» WHAT IS REQUIRED: In the material below, which lines hold the word "Janitorial"? Pick each one out.

BEGIN

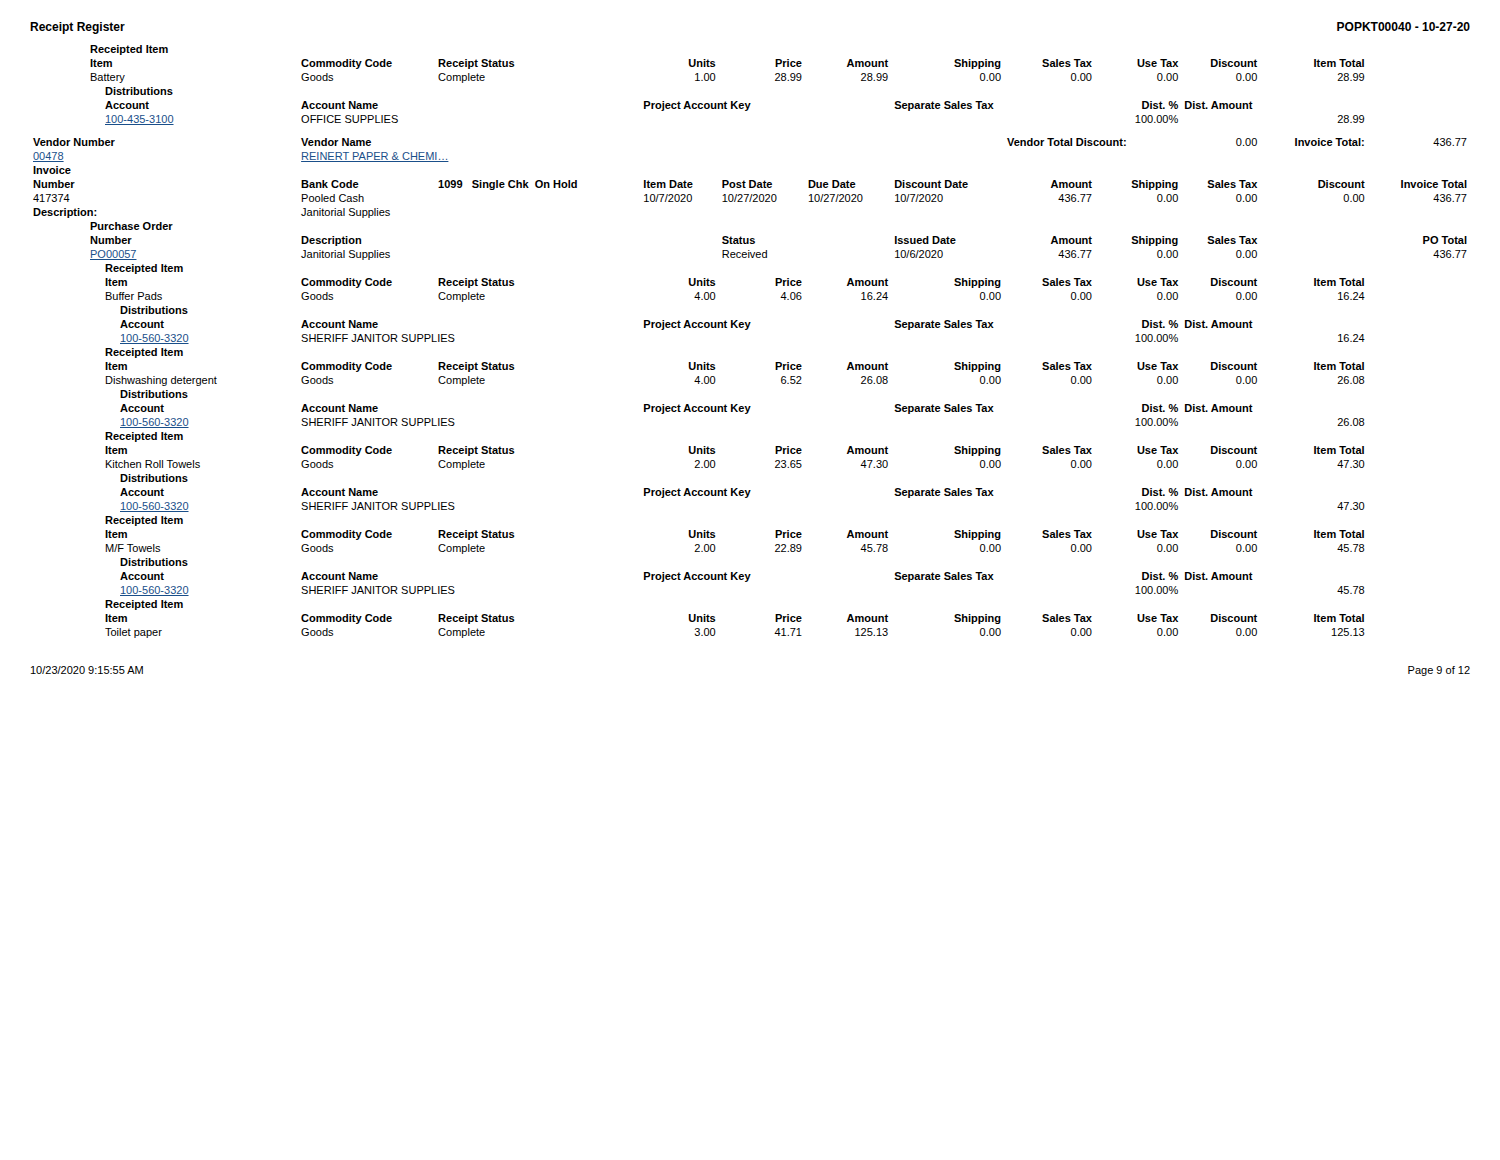Receipt Register POPKT00040 - 10-27-20
| Receipted Item |
| Item | Commodity Code | Receipt Status | Units | Price | Amount | Shipping | Sales Tax | Use Tax | Discount | Item Total | |
| Battery | Goods | Complete | 1.00 | 28.99 | 28.99 | 0.00 | 0.00 | 0.00 | 0.00 | 28.99 | |
| Distributions |
| Account | Account Name | Project Account Key | Separate Sales Tax | Dist. % | Dist. Amount |
| 100-435-3100 | OFFICE SUPPLIES | | | 100.00% | 28.99 |
| Vendor Number | Vendor Name | | Vendor Total Discount: | 0.00 | Invoice Total: | 436.77 |
| 00478 | REINERT PAPER & CHEMI… | |
| Invoice |
| Number | Bank Code | 1099 Single Chk On Hold | Item Date | Post Date | Due Date | Discount Date | Amount | Shipping | Sales Tax | Discount | Invoice Total |
| 417374 | Pooled Cash | | 10/7/2020 | 10/27/2020 | 10/27/2020 | 10/7/2020 | 436.77 | 0.00 | 0.00 | 0.00 | 436.77 |
| Description: | Janitorial Supplies |
| Purchase Order |
| Number | Description | Status | Issued Date | Amount | Shipping | Sales Tax | PO Total |
| PO00057 | Janitorial Supplies | Received | 10/6/2020 | 436.77 | 0.00 | 0.00 | 436.77 |
| Receipted Item |
| Item | Commodity Code | Receipt Status | Units | Price | Amount | Shipping | Sales Tax | Use Tax | Discount | Item Total | |
| Buffer Pads | Goods | Complete | 4.00 | 4.06 | 16.24 | 0.00 | 0.00 | 0.00 | 0.00 | 16.24 | |
| Distributions |
| Account | Account Name | Project Account Key | Separate Sales Tax | Dist. % | Dist. Amount |
| 100-560-3320 | SHERIFF JANITOR SUPPLIES | | | 100.00% | 16.24 |
| Receipted Item |
| Item | Commodity Code | Receipt Status | Units | Price | Amount | Shipping | Sales Tax | Use Tax | Discount | Item Total | |
| Dishwashing detergent | Goods | Complete | 4.00 | 6.52 | 26.08 | 0.00 | 0.00 | 0.00 | 0.00 | 26.08 | |
| Distributions |
| Account | Account Name | Project Account Key | Separate Sales Tax | Dist. % | Dist. Amount |
| 100-560-3320 | SHERIFF JANITOR SUPPLIES | | | 100.00% | 26.08 |
| Receipted Item |
| Item | Commodity Code | Receipt Status | Units | Price | Amount | Shipping | Sales Tax | Use Tax | Discount | Item Total | |
| Kitchen Roll Towels | Goods | Complete | 2.00 | 23.65 | 47.30 | 0.00 | 0.00 | 0.00 | 0.00 | 47.30 | |
| Distributions |
| Account | Account Name | Project Account Key | Separate Sales Tax | Dist. % | Dist. Amount |
| 100-560-3320 | SHERIFF JANITOR SUPPLIES | | | 100.00% | 47.30 |
| Receipted Item |
| Item | Commodity Code | Receipt Status | Units | Price | Amount | Shipping | Sales Tax | Use Tax | Discount | Item Total | |
| M/F Towels | Goods | Complete | 2.00 | 22.89 | 45.78 | 0.00 | 0.00 | 0.00 | 0.00 | 45.78 | |
| Distributions |
| Account | Account Name | Project Account Key | Separate Sales Tax | Dist. % | Dist. Amount |
| 100-560-3320 | SHERIFF JANITOR SUPPLIES | | | 100.00% | 45.78 |
| Receipted Item |
| Item | Commodity Code | Receipt Status | Units | Price | Amount | Shipping | Sales Tax | Use Tax | Discount | Item Total | |
| Toilet paper | Goods | Complete | 3.00 | 41.71 | 125.13 | 0.00 | 0.00 | 0.00 | 0.00 | 125.13 | |
10/23/2020 9:15:55 AM Page 9 of 12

END

» SOLUTION TO THIS PROBLEM:
| Description: | Janitorial Supplies |
| PO00057 | Janitorial Supplies | Received | 10/6/2020 | 436.77 | 0.00 | 0.00 | 436.77 |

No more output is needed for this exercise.